• [WORK TO BE COMPLETED]:
Everything from the opening line of the listing below to the line that has "pupils' needs. |", inclusive, should be returned exactly, except the pictures.

● ● ● ● ● ● ●

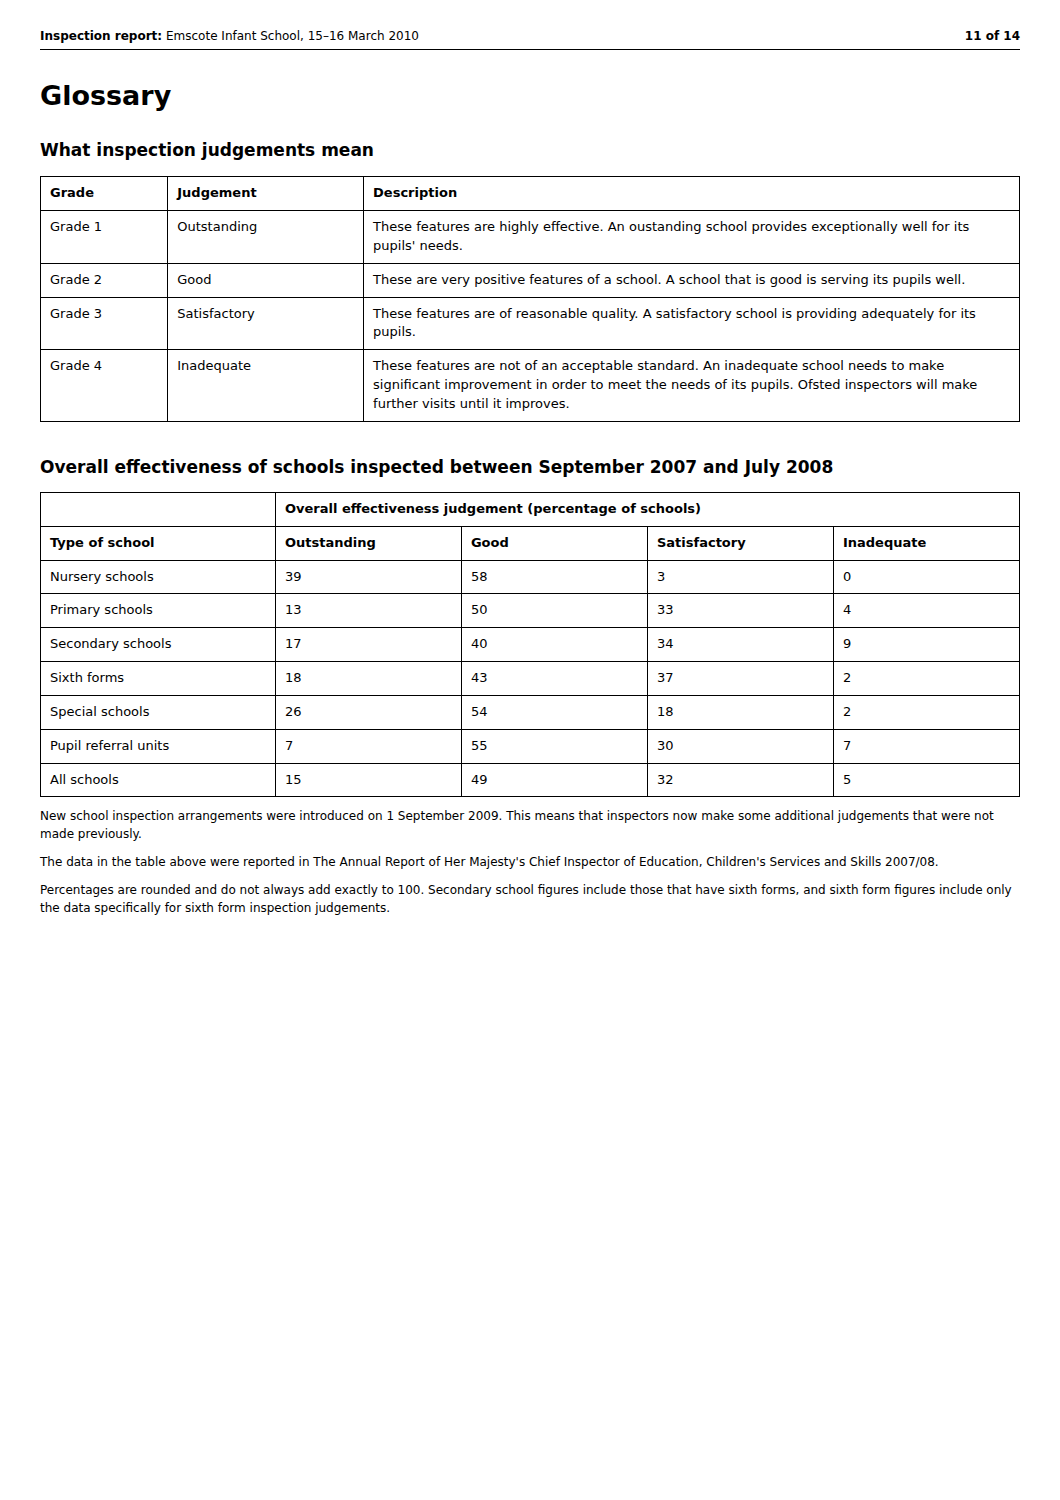Inspection report: Emscote Infant School, 15–16 March 2010
11 of 14
Glossary
What inspection judgements mean
| Grade | Judgement | Description |
| --- | --- | --- |
| Grade 1 | Outstanding | These features are highly effective. An oustanding school provides exceptionally well for its pupils' needs. |
| Grade 2 | Good | These are very positive features of a school. A school that is good is serving its pupils well. |
| Grade 3 | Satisfactory | These features are of reasonable quality. A satisfactory school is providing adequately for its pupils. |
| Grade 4 | Inadequate | These features are not of an acceptable standard. An inadequate school needs to make significant improvement in order to meet the needs of its pupils. Ofsted inspectors will make further visits until it improves. |
Overall effectiveness of schools inspected between September 2007 and July 2008
| | Overall effectiveness judgement (percentage of schools) |
| --- | --- |
| Type of school | Outstanding | Good | Satisfactory | Inadequate |
| Nursery schools | 39 | 58 | 3 | 0 |
| Primary schools | 13 | 50 | 33 | 4 |
| Secondary schools | 17 | 40 | 34 | 9 |
| Sixth forms | 18 | 43 | 37 | 2 |
| Special schools | 26 | 54 | 18 | 2 |
| Pupil referral units | 7 | 55 | 30 | 7 |
| All schools | 15 | 49 | 32 | 5 |
New school inspection arrangements were introduced on 1 September 2009. This means that inspectors now make some additional judgements that were not made previously.
The data in the table above were reported in The Annual Report of Her Majesty's Chief Inspector of Education, Children's Services and Skills 2007/08.
Percentages are rounded and do not always add exactly to 100. Secondary school figures include those that have sixth forms, and sixth form figures include only the data specifically for sixth form inspection judgements.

● ● ● ● ● ● ●

• [RESULT BELOW]:
Inspection report: Emscote Infant School, 15–16 March 2010
11 of 14
Glossary
What inspection judgements mean
| Grade | Judgement | Description |
| --- | --- | --- |
| Grade 1 | Outstanding | These features are highly effective. An oustanding school provides exceptionally well for its pupils' needs. |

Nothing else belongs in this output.